▶ PREGUNTAS POR RESPONDER
**1)** Responde con los datos del fragmento sobre Azorín en Valencia:
(a) ¿Qué periódico dirigía Teodoro Llorente?
(b) ¿En qué año falleció Escalante?
(c) ¿Qué profesor de la Facultad de Derecho se esforzó en resucitar la organización gremial?
**2)** Escribe una continuación del fragmento sobre Azorín en Valencia a partir de su última oración.

▶ FRAGMENTO DADO
· · · · · · ·

Azorín y sus amigos frecuentaban lugares como el café de España, donde la animada charla de los jóvenes se desenvolvía mientras el pianista interpretaba fragmentos de Tanhäuser y Lohengrin de Wagner. La Valencia de los años ochenta era una ciudad wagneriana, recuerda Azorín en 1941, y José Carlos Mainer ha llegado a hablar en nuestros días de «la novelización del culto wagneriano», a propósito del ciclo valenciano de Blasco Ibáñez.8 También Valencia, según Azorín, era entonces la ciudad de los «pintores desposados con la luz», como Joaquín Sorolla. Mariano Benlliure iniciaba su vida de escultor con una estatua de Ribera, un trabajador incansable que al modo del mismo Benlliure «amó apasionadamente su arte». Escalante, «el producto lógico de la intensa sociabilidad valenciana», mostraba las costumbres de sus conciudadanos por medio del teatro, antes de su fallecimiento en 1895. Por su parte, «Blasco Ibáñez ha creado la Naturaleza valenciana», a grandes rasgos, impetuosamente. Su nombre encarnaba una tendencia, que tenía en Zola a su maestro; la otra la representaba Teodoro Llorente, «poeta, historiador, periodista, traductor de Goethe, amigo de Mistral». Llorente dirigía Las Provincias, un periódico conservador. Francisco Castell, del que Azorín no recuerda si era doctor en Derecho, en Filosofía y Letras o en Ciencias, estaba al frente de El Mercantil Valenciano, un diario de ideas avanzadas, que se encontraba a espaldas del teatro Principal y en Valencia tenía «su principal clientela entre los universitarios». Después de media noche, Azorín escribía sus críticas teatrales y las enviaba a este diario. Los jóvenes estudiantes iban a los cafés y al Fum-Club, «el santuario de los juegos de puro azar», al que se llegaba tras penetrar «en una madeja de callejitas». Las calles viejas de Valencia los hechizan. Todavía conservaban los restos de la antaño ciudad de los gremios, de la época en que abundaban los telares de seda. La antigua organización gremial, nos dice Azorín de manera nostálgica e idealizada, era paternal y benéfica, una prolongación de la familia, garantía del trabajo fino, concienzudo. A finales del siglo XIX, «un eminente historiador del Derecho de España, maestro venerado en las aulas valencianas, se esforzó noblemente en su resurrección». Se trataba precisamente de uno de los profesores de la Facultad de Derecho, Eduardo Pérez Pujol.

· · · · · · ·

▶ LÍNEAS PROPORCIONADAS
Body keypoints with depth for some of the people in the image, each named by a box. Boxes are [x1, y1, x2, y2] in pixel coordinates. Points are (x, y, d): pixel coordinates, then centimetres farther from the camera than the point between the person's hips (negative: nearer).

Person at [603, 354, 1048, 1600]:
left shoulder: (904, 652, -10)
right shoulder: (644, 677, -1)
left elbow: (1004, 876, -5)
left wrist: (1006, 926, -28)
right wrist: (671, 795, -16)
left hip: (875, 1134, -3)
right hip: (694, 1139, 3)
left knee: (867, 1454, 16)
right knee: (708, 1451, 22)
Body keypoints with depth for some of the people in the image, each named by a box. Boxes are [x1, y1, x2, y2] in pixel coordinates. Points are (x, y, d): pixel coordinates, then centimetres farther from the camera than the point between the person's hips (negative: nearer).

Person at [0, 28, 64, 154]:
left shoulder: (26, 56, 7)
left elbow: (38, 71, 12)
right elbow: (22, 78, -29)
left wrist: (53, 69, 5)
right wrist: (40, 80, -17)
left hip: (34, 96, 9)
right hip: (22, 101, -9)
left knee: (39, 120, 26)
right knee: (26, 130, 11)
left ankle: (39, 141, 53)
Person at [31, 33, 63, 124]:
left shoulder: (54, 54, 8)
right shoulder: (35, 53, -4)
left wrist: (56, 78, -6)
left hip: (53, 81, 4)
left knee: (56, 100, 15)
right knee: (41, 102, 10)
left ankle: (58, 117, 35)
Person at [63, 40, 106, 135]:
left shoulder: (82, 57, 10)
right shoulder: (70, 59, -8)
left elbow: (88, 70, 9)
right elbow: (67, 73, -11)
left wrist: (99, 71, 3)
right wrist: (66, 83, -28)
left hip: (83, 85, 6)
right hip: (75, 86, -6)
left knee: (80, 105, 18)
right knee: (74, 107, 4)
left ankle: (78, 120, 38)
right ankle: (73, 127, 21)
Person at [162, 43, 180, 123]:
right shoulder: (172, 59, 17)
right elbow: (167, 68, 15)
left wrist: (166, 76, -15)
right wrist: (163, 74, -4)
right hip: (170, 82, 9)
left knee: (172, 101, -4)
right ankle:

· · · · · · ·

▶ RESULTADOS DEL EJERCICIO
**1)**
(a) Las Provincias.
(b) En 1895.
(c) Eduardo Pérez Pujol.

**2)**
A la Universidad, recuerda Azorín, se solía entrar por la puerta que daba a la calle de la Nave y

«...es una fábrica cuadrilonga, neoclásica, completa en sus dependencias, cuidada y limpia. Cuenta con las aulas de Derecho y las aulas de Ciencias, sala de profesores, rectorado, laboratorios, paraninfo magnífico –trazado por el matemático Tosca–, capilla espaciosa, más bien pequeña iglesia, biblioteca.»

El patio se abre en el centro del edificio y en él hay una amplia galería, con columnas dóricas que lo circundan. El centro lo ocupa la estatua en bronce de Juan Luis Vives, el pensador humanista que en 1509 partió de tierra española y permaneció alejado de ella.9 Arriba hay una espaciosa terraza a la que dan las ventanas o puertas de la biblioteca. Abajo está el lugar por donde deambulan los escolares. Las clases se encuentran en las galerías, con poca luz o con ninguna, como la clase del preparatorio de Derecho, que no tiene ventanas y «está iluminada por el montante de la puerta. Filas de escaños en gradería ofrecen asiento a los estudiantes. Y en el fondo, elevada, a modo de ancho público, está la tribuna profesoral. El acto de ascender y bajar el profesor es cosa solemne». El edificio de la «Universidad literaria» daba cabida en los años ochenta al Rectorado y a las facultades de Derecho y de Ciencias. Allí estudió Rafael Altamira, poco antes de que lo hiciera Azorín.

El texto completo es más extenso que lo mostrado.